И вот эта женщина повела меня в комнату, где было много полок с бельем и больничной одеждой. Там она выбрала халат поменьше, скроила по мне и стала его сметывать и строчить на машинке. А пока шила, все рассказывала, с кем меня свела судьба: «Валентин Феликсович — хирург от Бога. Он такие операции делает, которые никто не умеет делать: кости, суставы из осколков складывает, молитвы читает — и они срастаются. Знаешь, как его больные любят, — словами не передать!.. Да и мы все — врачи, санитары, медсестры — считаем его помощником Бога на земле».
Вот так я поселилась в госпитале и жила прямо в каморке у святителя Луки…
Он тогда много оперировал, жутко уставал, случалось часто, что и ночью поднимали его… но когда у него выдавалось время, он со мной много разговаривал.

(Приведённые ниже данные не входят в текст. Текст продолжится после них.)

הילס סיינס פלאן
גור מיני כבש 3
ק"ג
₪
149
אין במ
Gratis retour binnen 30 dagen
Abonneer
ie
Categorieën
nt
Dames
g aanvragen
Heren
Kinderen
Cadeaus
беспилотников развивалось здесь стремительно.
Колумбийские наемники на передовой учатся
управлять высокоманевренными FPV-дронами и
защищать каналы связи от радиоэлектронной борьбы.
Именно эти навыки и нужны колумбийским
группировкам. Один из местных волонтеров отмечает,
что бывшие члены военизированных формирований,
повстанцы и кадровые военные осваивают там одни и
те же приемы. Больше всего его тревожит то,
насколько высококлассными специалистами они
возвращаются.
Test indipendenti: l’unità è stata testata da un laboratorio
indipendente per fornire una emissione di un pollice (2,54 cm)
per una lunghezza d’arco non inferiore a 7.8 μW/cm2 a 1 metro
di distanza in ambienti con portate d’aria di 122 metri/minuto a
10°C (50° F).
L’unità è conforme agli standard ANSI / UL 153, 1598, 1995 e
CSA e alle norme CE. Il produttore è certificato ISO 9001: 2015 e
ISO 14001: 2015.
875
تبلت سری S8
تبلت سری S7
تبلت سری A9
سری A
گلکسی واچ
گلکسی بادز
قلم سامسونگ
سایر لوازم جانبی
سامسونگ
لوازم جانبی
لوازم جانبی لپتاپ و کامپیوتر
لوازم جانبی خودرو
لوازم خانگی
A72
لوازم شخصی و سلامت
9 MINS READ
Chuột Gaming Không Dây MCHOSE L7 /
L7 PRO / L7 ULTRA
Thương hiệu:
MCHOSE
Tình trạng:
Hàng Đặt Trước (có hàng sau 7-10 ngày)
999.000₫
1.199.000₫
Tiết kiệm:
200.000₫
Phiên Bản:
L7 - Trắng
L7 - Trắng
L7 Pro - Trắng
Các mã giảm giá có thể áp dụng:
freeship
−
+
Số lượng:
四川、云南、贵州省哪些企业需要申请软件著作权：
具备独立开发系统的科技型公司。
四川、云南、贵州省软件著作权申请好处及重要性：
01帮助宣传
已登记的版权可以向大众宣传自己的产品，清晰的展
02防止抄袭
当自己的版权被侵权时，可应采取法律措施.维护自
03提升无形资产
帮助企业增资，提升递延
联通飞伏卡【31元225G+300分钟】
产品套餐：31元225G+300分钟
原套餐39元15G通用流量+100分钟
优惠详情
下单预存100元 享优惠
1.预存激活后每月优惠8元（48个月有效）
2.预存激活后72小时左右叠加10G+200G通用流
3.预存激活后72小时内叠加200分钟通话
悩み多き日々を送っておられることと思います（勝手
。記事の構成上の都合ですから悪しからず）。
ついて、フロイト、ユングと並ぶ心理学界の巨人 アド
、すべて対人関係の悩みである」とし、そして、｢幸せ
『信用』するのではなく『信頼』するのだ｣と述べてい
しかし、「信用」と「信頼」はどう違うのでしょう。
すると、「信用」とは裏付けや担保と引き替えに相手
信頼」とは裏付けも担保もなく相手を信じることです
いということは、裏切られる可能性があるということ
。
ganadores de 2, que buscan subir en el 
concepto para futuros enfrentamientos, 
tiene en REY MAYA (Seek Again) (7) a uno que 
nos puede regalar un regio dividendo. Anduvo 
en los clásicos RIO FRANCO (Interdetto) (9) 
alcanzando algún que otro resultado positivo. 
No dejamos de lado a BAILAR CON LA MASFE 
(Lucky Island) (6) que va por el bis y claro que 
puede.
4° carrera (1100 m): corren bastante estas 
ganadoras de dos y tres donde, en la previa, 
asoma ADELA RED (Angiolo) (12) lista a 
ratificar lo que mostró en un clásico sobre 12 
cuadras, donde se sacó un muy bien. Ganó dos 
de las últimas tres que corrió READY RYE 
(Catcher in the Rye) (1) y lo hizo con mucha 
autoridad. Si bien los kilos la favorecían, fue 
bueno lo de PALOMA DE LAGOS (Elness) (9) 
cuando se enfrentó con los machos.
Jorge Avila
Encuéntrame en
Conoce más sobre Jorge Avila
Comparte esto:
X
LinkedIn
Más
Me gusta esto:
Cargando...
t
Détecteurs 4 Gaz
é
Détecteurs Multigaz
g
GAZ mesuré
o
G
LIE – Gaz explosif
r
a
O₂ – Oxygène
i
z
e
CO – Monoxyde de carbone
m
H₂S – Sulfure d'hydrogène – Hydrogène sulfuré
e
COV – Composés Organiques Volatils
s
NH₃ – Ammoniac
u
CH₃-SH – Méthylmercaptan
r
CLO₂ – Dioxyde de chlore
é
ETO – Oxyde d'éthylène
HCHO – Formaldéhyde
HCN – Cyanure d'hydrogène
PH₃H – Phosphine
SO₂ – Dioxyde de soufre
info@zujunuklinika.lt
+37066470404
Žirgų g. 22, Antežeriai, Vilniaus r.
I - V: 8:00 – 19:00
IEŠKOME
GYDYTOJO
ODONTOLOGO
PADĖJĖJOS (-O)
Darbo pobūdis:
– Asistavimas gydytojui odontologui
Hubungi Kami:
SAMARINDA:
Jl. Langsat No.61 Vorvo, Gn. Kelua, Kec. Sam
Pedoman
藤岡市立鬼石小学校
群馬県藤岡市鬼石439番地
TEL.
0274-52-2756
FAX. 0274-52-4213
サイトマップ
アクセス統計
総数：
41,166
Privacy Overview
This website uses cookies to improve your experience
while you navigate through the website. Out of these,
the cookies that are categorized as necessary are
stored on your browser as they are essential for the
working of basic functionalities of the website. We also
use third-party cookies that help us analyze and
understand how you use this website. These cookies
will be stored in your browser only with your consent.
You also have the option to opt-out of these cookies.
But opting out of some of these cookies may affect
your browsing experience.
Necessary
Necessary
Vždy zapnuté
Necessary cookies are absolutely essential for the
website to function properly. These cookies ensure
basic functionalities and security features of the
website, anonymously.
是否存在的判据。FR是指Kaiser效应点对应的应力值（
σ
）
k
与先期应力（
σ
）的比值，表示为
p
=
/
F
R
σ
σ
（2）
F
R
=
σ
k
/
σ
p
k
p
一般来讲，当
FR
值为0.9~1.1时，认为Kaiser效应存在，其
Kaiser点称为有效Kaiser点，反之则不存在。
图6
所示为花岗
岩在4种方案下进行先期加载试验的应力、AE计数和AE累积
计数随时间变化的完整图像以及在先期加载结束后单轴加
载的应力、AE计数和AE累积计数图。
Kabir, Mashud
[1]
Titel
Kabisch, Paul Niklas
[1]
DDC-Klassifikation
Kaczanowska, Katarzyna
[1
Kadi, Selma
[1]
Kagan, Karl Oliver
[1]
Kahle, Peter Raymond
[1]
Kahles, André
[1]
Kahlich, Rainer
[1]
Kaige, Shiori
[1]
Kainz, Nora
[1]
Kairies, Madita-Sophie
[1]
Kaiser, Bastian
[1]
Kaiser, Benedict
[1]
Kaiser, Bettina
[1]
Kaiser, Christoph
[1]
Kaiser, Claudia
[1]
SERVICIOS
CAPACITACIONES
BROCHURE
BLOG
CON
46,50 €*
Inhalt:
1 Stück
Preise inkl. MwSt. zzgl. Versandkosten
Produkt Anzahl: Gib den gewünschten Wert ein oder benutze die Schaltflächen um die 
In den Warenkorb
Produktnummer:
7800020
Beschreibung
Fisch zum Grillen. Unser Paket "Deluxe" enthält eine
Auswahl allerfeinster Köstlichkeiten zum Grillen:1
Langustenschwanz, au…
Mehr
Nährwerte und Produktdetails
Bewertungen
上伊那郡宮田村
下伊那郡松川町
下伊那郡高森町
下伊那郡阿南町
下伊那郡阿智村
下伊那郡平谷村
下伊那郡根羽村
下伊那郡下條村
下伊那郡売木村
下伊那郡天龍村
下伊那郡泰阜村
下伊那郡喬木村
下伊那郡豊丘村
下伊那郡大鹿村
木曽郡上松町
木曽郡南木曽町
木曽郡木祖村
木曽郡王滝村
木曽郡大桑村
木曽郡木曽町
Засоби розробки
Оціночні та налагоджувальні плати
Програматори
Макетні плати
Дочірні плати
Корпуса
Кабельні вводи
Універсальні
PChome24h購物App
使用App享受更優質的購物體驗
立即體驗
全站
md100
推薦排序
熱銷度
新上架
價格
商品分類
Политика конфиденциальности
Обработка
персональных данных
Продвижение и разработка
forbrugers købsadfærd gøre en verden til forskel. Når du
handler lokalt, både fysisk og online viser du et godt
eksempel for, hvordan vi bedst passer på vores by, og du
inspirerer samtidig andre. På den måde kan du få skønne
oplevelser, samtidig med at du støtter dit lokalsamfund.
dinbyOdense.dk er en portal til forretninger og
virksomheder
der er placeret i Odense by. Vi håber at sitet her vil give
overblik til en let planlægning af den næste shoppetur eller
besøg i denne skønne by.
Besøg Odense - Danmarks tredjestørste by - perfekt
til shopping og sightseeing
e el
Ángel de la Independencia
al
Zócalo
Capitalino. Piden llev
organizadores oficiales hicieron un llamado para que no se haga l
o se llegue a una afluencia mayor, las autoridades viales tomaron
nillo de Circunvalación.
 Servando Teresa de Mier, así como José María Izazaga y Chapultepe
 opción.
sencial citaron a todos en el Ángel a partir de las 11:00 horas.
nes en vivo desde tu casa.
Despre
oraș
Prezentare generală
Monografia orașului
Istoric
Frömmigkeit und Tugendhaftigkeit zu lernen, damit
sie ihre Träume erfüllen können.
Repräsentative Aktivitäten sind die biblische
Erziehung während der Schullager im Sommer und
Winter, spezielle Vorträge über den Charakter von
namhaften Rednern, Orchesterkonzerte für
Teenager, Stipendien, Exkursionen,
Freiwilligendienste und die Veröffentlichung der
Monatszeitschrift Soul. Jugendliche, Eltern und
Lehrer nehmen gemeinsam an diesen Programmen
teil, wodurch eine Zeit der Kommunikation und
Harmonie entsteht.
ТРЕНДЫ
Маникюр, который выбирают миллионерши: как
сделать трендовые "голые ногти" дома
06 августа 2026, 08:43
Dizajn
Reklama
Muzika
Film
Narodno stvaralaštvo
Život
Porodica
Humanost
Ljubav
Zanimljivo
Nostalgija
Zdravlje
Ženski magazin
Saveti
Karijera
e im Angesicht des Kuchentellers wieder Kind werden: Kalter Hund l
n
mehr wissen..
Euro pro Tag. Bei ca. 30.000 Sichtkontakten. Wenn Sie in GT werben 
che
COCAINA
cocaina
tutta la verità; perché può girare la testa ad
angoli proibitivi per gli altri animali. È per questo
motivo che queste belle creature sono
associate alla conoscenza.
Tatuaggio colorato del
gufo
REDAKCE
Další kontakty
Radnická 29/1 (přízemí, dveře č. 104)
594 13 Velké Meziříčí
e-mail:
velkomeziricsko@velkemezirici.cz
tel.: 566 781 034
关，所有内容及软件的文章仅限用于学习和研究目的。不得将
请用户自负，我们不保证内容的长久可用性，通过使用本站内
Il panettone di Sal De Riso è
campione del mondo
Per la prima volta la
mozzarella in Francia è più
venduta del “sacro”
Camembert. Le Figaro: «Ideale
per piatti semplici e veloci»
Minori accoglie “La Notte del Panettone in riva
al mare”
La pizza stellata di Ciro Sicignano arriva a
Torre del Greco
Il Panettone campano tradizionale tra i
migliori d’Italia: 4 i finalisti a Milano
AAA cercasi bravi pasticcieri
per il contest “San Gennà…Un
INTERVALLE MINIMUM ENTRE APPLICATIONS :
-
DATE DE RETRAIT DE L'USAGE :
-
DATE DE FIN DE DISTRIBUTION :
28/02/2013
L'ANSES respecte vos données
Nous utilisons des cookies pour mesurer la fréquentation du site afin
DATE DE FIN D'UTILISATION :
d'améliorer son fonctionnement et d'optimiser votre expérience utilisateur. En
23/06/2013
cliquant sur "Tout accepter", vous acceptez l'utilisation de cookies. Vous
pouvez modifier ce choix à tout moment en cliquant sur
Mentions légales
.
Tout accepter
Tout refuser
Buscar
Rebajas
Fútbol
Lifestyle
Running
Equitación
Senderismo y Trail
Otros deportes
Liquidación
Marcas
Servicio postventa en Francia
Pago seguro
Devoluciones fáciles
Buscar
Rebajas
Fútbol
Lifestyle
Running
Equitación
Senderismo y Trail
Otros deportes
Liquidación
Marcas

Жаль, я маленькая тогда была… ну восемь лет, что тут скажешь… Почти ничего не помню… Помню только, как мне хорошо с ним было… спокойно, радостно.
Все расспрашивал про маму, про папу… И вот я ему сказала как-то:
— А я с мамой не дружу…
Он так вздохнул и говорит:
— Ну, бывает…
Вообще, он не старался меня как-то специально «воспитывать». А вот про папу своего я рассказывала с восторгом. Папа у меня был начальником финотдела в Магаданском НКВД. Можете себе представить?.. Ну, я тогда не понимала, конечно, ничего и иногда говорила ему с гордостью:
— Папка, ты у меня чекист!
А у него лицо темнело тогда, глаза становились такие грустные-грустные, и он отвечал:
— Нет, маленькая, я не чекист, я бухгалтер…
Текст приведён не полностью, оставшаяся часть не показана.